- **TRY IT**
Beginning with the line containing "wrist: (702, 319)" and going on through the line containing "middle dip: (484, 417)", the lines below are to be returned exactly, pictures excluded and nothing added.

(RECORDS FOR THE EXERCISE begins)

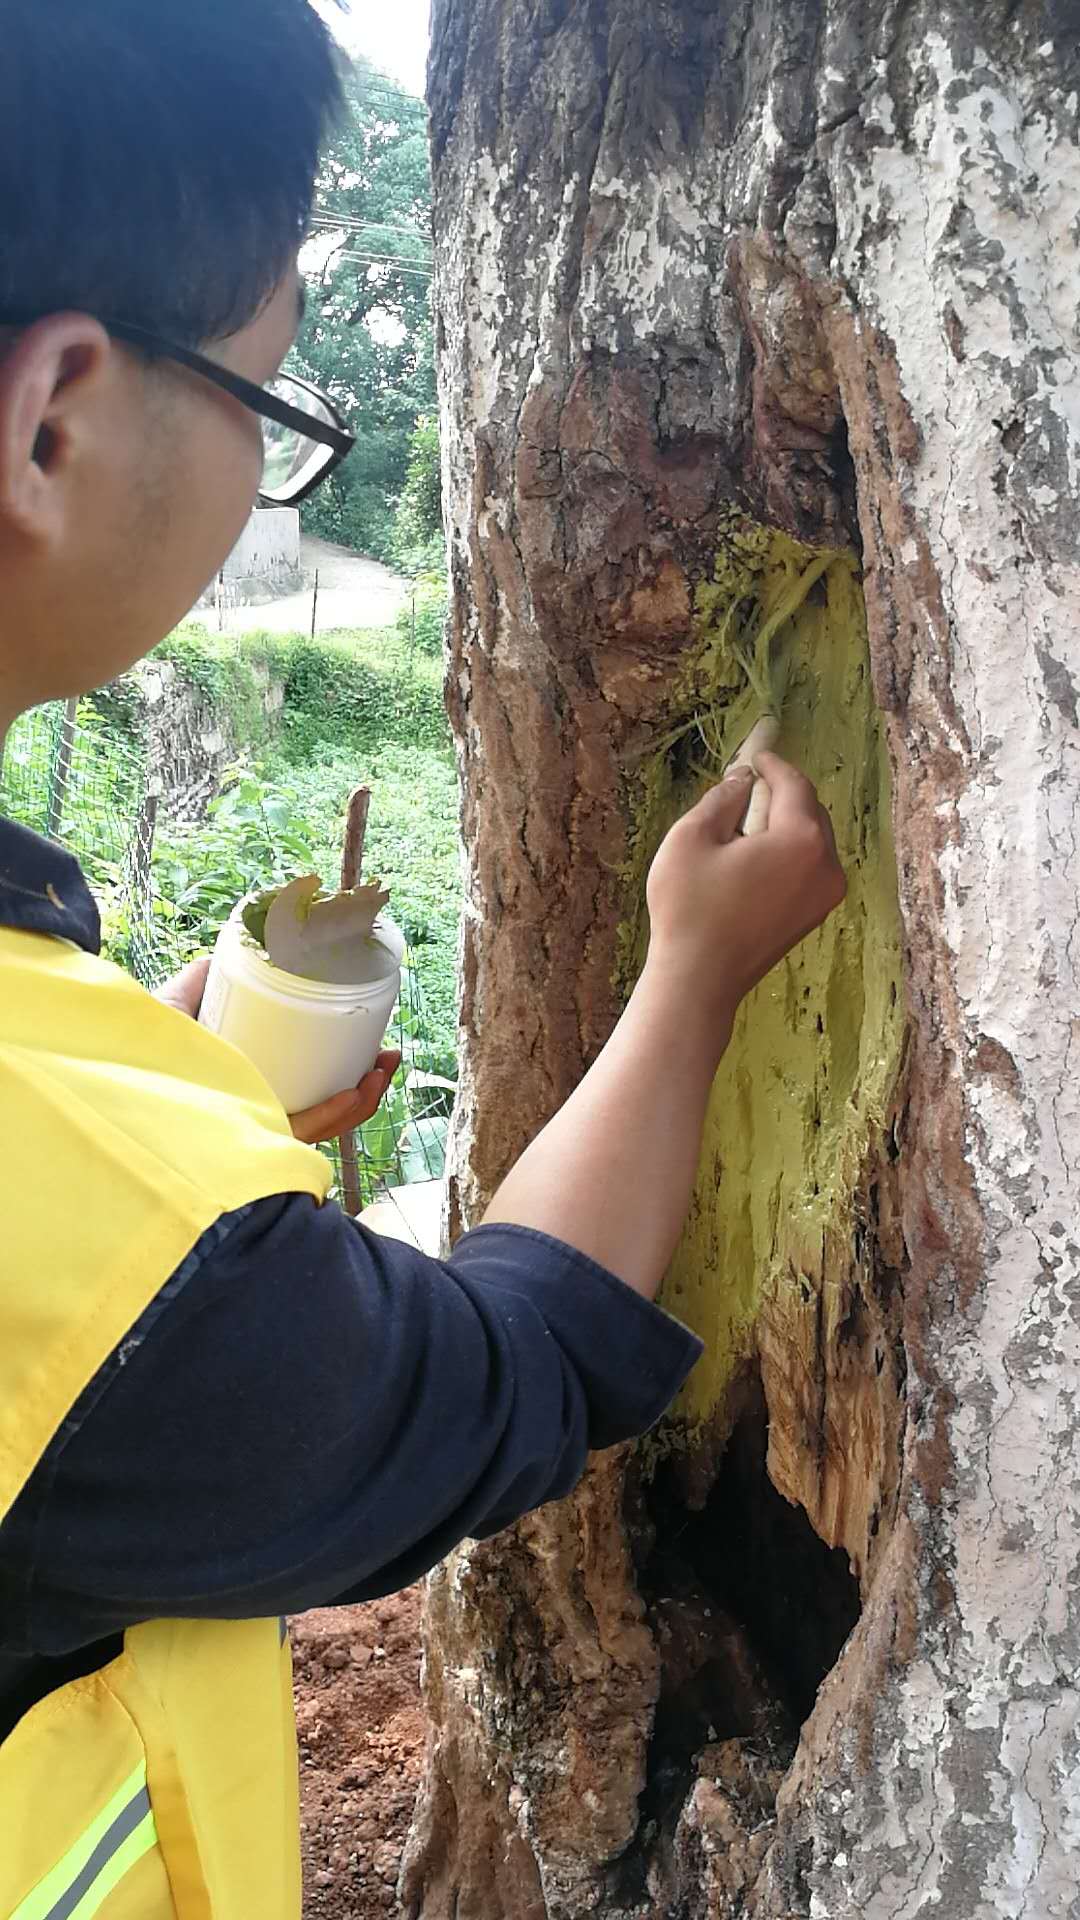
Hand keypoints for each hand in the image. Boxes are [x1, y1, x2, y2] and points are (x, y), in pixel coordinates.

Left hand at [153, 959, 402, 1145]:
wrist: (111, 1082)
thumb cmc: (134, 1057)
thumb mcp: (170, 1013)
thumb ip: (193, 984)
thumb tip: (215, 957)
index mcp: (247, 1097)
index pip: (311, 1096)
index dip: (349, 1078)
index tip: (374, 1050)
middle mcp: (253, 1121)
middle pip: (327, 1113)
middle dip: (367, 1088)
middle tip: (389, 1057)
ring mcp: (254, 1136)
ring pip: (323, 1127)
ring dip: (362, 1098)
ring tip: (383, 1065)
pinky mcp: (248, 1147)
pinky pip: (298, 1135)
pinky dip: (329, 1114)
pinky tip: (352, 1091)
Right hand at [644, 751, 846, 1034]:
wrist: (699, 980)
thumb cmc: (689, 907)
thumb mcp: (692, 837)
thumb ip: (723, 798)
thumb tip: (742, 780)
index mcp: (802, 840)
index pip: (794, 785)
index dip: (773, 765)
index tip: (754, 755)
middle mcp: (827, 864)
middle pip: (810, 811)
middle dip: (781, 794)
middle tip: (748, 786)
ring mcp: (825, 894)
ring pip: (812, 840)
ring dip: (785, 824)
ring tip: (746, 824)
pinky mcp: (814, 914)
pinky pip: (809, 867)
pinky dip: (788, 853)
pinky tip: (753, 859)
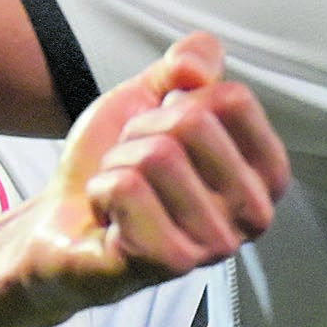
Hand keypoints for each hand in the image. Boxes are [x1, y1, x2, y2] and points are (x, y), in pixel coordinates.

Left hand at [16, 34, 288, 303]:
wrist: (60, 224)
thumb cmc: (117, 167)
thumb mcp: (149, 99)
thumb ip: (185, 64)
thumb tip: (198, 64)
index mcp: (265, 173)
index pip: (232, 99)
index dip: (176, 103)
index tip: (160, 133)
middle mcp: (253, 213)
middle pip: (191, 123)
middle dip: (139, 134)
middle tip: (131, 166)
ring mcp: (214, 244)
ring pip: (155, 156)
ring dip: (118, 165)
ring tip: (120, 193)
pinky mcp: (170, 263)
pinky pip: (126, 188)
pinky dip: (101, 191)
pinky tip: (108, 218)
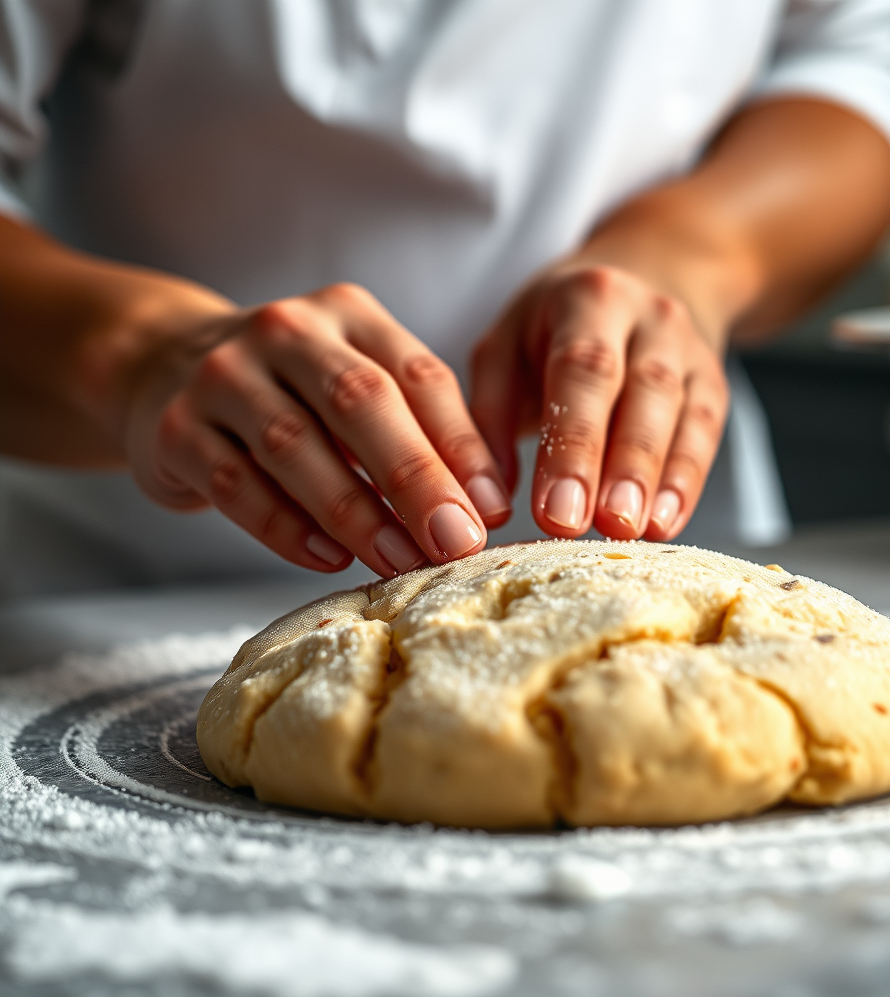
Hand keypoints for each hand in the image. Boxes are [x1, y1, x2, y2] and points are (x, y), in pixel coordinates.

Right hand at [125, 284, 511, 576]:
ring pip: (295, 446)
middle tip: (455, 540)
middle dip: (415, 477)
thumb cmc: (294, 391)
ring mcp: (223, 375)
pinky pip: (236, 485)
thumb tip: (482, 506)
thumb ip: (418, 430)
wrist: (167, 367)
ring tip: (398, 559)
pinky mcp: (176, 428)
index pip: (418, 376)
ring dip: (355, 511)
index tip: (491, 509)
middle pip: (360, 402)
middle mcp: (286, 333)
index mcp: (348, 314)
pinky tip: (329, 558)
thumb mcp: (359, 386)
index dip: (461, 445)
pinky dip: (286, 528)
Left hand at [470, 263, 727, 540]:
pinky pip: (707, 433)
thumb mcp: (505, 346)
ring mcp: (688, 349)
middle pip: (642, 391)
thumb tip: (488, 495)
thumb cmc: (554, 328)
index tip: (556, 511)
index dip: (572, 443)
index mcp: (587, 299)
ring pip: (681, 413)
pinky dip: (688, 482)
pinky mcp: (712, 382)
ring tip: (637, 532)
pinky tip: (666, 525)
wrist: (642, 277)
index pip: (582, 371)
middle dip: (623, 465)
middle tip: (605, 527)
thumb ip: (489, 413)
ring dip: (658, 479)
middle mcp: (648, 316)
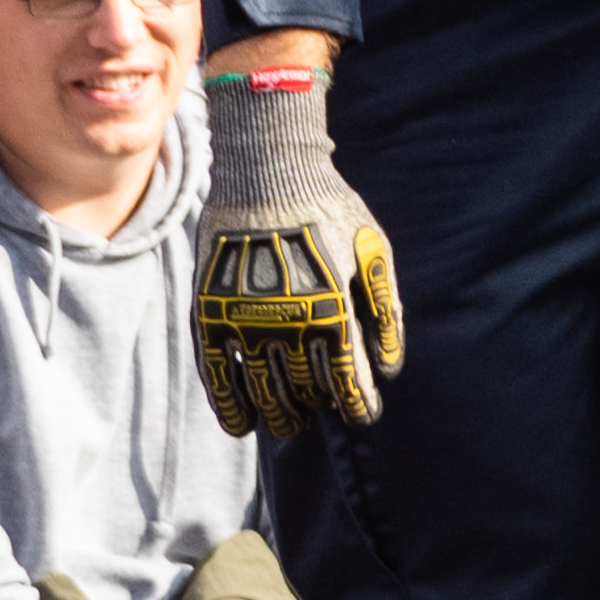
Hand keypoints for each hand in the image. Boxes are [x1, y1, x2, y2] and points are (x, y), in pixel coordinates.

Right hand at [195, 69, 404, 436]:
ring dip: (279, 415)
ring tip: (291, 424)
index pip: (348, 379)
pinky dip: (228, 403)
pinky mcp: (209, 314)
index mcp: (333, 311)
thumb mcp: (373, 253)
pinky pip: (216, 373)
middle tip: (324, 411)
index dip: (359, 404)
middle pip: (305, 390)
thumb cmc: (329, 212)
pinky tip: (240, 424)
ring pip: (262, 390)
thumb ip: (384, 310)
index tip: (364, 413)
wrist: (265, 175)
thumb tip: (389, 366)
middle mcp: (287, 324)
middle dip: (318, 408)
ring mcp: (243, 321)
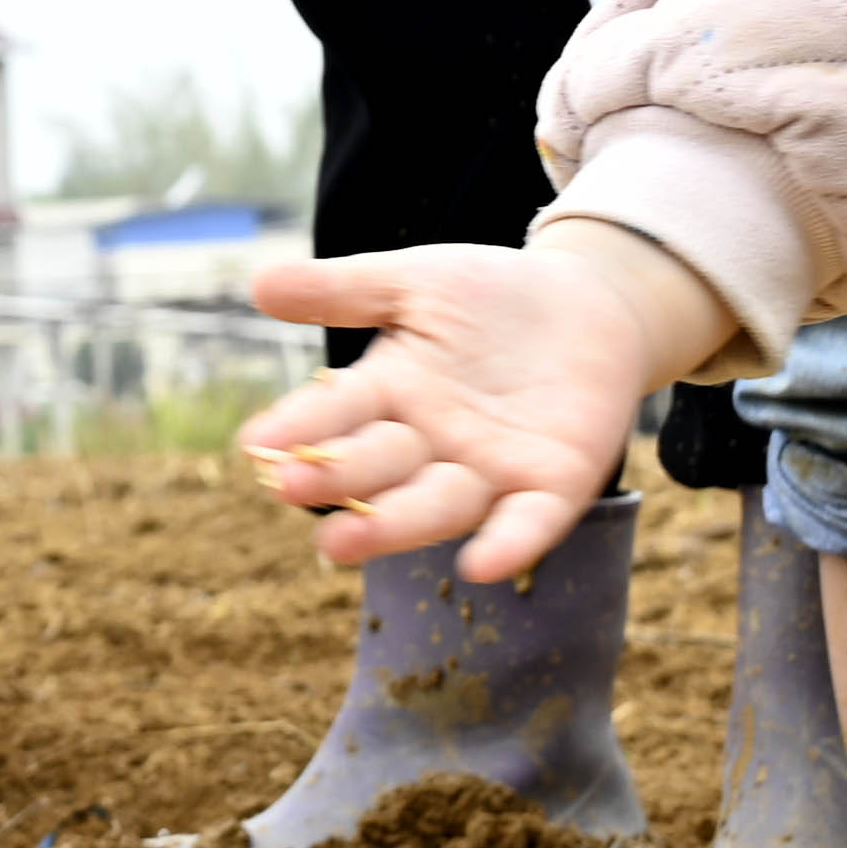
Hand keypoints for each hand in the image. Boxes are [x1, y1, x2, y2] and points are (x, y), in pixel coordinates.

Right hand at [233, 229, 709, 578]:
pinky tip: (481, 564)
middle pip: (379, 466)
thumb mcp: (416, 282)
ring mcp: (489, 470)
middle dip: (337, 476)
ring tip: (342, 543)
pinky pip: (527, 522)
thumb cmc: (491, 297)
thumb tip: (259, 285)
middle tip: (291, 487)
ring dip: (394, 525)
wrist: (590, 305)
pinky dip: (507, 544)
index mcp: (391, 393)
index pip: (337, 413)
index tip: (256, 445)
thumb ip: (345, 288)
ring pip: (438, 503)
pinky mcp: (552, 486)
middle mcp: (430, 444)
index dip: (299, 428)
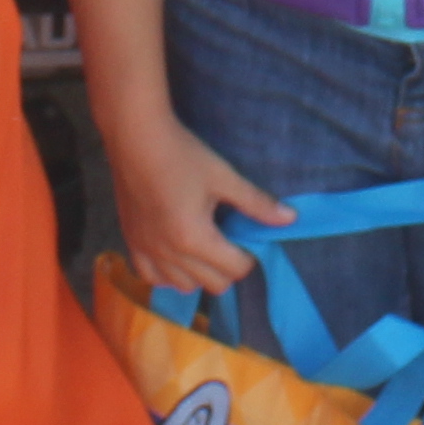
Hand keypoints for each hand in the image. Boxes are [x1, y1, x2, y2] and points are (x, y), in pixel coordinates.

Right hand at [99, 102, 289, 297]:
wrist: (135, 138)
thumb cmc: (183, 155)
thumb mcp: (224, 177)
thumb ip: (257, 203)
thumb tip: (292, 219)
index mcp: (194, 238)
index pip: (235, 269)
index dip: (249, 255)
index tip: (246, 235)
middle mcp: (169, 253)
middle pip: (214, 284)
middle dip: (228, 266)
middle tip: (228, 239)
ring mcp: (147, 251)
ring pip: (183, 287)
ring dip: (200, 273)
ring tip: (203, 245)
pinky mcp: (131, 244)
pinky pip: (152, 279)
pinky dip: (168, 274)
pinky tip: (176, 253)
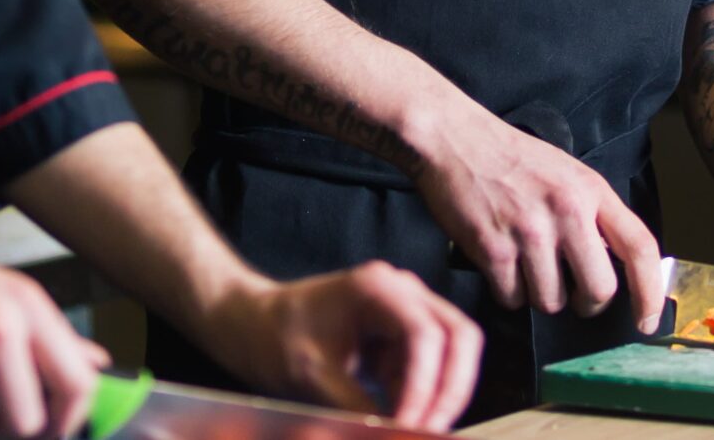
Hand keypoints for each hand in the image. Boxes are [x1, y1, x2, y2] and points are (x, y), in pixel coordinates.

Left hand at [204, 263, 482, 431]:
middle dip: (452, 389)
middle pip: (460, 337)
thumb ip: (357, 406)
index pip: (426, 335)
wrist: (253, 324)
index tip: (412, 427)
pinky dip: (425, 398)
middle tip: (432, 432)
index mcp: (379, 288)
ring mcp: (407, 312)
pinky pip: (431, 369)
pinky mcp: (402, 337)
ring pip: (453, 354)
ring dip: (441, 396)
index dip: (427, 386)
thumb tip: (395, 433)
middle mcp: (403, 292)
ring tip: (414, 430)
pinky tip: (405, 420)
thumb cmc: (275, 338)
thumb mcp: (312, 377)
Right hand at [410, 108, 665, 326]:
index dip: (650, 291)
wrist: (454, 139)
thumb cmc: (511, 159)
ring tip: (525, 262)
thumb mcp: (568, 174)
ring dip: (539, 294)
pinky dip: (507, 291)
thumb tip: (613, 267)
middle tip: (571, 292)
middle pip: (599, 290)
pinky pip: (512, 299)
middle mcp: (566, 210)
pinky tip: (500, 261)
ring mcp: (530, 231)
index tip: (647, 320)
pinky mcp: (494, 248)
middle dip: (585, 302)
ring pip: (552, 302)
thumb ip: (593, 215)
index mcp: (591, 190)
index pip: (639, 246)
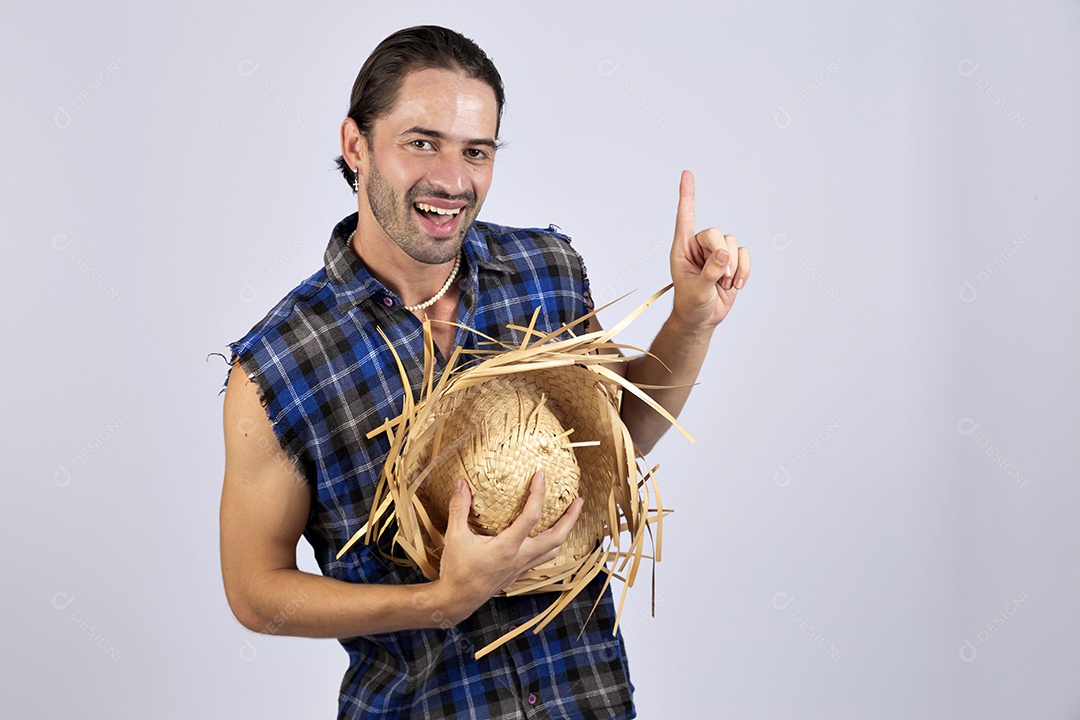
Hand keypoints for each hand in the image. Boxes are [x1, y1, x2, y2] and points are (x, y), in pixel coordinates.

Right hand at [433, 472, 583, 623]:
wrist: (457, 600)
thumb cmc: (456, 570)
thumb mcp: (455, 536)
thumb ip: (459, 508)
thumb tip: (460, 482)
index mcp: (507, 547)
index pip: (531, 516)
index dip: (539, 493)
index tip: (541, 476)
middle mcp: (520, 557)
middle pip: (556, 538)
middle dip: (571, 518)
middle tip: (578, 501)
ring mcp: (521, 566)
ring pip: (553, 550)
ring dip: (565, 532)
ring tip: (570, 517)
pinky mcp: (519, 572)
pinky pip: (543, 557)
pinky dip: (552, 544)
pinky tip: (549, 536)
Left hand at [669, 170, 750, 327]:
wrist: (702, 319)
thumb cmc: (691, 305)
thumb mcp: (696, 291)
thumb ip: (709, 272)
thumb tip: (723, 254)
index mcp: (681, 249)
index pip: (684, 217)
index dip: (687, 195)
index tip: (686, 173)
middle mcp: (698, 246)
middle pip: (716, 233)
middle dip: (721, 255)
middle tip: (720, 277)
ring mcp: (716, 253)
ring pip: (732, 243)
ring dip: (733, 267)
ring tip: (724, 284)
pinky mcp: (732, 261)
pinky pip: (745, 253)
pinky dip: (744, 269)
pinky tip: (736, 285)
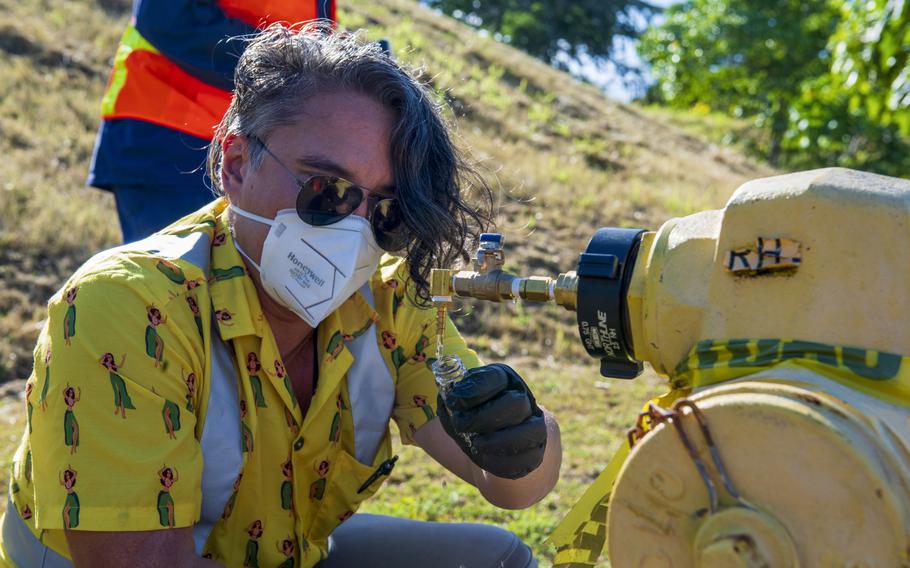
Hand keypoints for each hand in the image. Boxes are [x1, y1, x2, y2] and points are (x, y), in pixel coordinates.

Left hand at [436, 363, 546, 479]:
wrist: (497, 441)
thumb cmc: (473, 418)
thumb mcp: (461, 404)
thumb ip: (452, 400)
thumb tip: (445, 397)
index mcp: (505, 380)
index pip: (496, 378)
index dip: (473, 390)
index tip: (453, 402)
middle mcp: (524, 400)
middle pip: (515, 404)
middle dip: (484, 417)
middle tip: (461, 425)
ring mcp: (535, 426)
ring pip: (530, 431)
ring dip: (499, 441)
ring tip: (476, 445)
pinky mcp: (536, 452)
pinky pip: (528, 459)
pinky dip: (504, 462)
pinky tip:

(RECORDS FOR THE EXERCISE ends)

- **SOLUTION FOR THIS TASK**
wrist: (702, 319)
thumb cmc: (691, 305)
thumb mcp: (696, 291)
thumb ip: (709, 272)
thumb tip: (723, 254)
index mcp: (681, 249)
index pip: (684, 217)
index dip: (687, 195)
index tip: (686, 173)
middle mcp: (698, 246)
middle pip: (716, 233)
middle dip: (721, 255)
middle tip: (720, 277)
ring mcp: (716, 253)
ring pip: (732, 243)
ring dip: (733, 267)
ring tip: (724, 284)
pinky mcp: (732, 261)
pinky pip: (745, 253)
pinky dip: (744, 269)
pinky tip: (736, 285)
Hand keypoints for each hand in the image. Boxes are [x1, y1, x2, y2] and points are (x, y), in pixel coordinates.

Left hand at [436, 363, 546, 479]:
wrist: (497, 441)
thumb cmc: (473, 418)
thumb mcp: (461, 404)
thumb ip: (452, 400)
thumb tip: (445, 397)
index mcp: (505, 380)
index pip: (496, 378)
index dip: (473, 390)
index tip: (453, 402)
middle mcp: (524, 400)
middle pip: (515, 404)
middle dip: (484, 417)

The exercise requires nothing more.